Applying Both Optimisations

Finally, we look at the effect of using both optimisations at the same time. Training a networks using all four combinations of classic/faster training and classic/faster model, we can see the importance of both our optimisations for speeding up the model.

We train both classic and faster models with the classic and faster training methods, in both cases using 50,000 samples per epoch, for 15 epochs each.

Siamese network diagrams

Here, we see that when combined, these two tricks give a dramatic speed-up, with training time going from 236.3 seconds using the original implementation to 94.3 seconds with both the faster model and faster training method. This is accomplished with no drop in classification accuracy (in fact, there is a slight improvement from 68.47% to 70.04%).

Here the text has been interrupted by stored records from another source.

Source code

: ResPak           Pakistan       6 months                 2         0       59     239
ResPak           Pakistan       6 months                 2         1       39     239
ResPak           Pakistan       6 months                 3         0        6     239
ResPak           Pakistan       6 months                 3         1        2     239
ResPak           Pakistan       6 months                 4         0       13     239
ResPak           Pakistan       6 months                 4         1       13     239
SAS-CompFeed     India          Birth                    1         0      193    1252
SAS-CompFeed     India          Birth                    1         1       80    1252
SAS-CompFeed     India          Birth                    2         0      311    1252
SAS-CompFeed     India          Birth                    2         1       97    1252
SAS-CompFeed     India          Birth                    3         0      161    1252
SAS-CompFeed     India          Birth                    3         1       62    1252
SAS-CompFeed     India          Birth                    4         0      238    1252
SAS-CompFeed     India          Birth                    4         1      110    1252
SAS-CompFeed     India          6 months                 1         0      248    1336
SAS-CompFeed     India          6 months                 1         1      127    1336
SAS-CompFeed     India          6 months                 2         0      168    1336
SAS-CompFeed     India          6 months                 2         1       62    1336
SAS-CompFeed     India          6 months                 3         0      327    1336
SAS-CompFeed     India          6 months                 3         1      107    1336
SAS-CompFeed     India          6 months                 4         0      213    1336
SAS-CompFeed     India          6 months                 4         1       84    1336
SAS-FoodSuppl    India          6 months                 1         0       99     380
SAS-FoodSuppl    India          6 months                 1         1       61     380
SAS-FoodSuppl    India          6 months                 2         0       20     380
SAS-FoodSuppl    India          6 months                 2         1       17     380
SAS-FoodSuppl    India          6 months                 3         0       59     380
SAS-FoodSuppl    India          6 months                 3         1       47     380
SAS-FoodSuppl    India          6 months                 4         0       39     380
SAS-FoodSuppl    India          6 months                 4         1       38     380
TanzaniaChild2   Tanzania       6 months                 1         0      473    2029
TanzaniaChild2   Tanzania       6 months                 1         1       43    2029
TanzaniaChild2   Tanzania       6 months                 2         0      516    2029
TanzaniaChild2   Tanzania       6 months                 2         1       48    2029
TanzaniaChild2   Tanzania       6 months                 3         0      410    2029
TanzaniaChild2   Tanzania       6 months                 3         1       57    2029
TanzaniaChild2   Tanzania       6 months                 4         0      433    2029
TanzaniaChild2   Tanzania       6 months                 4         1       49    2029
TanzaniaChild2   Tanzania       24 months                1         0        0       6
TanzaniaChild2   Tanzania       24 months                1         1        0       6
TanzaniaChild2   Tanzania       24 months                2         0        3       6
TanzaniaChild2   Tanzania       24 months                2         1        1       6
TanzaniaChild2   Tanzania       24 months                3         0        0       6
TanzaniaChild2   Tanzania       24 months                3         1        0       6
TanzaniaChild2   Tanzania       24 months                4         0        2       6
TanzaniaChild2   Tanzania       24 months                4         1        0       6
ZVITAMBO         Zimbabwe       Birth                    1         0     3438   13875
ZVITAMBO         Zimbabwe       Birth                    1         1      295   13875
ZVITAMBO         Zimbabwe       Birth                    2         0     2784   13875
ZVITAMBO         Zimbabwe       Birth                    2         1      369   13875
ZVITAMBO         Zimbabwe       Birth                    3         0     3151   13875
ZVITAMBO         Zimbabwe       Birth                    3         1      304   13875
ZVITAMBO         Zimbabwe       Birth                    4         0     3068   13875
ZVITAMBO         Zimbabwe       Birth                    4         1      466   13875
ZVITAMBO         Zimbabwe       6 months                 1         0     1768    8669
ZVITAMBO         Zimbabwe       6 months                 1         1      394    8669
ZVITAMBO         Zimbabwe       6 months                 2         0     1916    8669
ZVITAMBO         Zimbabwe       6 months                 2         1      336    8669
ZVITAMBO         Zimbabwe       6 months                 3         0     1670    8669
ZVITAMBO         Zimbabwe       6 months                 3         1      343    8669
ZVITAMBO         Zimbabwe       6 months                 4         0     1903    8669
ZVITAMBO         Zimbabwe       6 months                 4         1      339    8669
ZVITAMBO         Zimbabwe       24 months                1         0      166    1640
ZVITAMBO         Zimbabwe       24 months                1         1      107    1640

We also see how both the faster model and faster training contribute about equally to the speed-up, with the faster training method’s contribution being slightly larger. The training time is 142.3 seconds and 140.8 seconds for faster training only and faster model only, respectively. The equivalence here may be due to the fact that in isolation they serve the same role: to halve the number of subnetwork calls for every example seen by the loss function.

What’s Next?

The two optimisations presented here offer significant speedup to Siamese network training, and when combined reduce the training time to just 40% of the original training time. Though the faster training method modifies the training algorithm, it does so in a way where the effects on performance range from negligible to even being positive in some cases.

Further optimisations may be possible in the training algorithm, if multiple examples pairs from the same class are present in a batch, then the representations could be used more than twice, but with some potential difficulties in ensuring that the matching vs non-matching pairs appear with similar frequencies.

An obvious extension to the training approach would be to apply the same method to the triplet loss. This could again work by arranging the training batches in matching pairs and having each inputs representation successively as a positive example, negative example and anchor, though experiments would have to be done to ensure that this does not affect performance.

Thanks to D. Lowl, Sara Summerton and Matt Squire for their feedback on earlier drafts of this post

Citation

You can cite this blog post with the following bibtex:

@misc{woood2025siamese,
  author = {Wood, Danny},
  title = {Faster Siamese Network Training And Inference},
  year = {2025},
  howpublished = {Blog post},
  url = {https://echostatements.github.io/posts/2025/07/faster-siamese-network-training-and-inference/}
}
  1. It seems that the typical implementation of Siamese neural networks omit the comparison of the two outputs from the forward method, leaving it to be done elsewhere. This is a practice that we adopt, since it will be useful for the second optimisation. 

  2. Because the example network used in this blog post is not symmetrical with respect to inputs, we also swap placement of the reference and input representations in order to give more varied inputs. In general, this should not be necessary. 

  3. My suspicion is that this is a quirk of the implementation detail mentioned in the above footnote. The faster training regime with full batches guarantees that every example is seen in both input slots every epoch. It is not clear that the benefit would persist if the comparison was done using, say, Euclidean distance.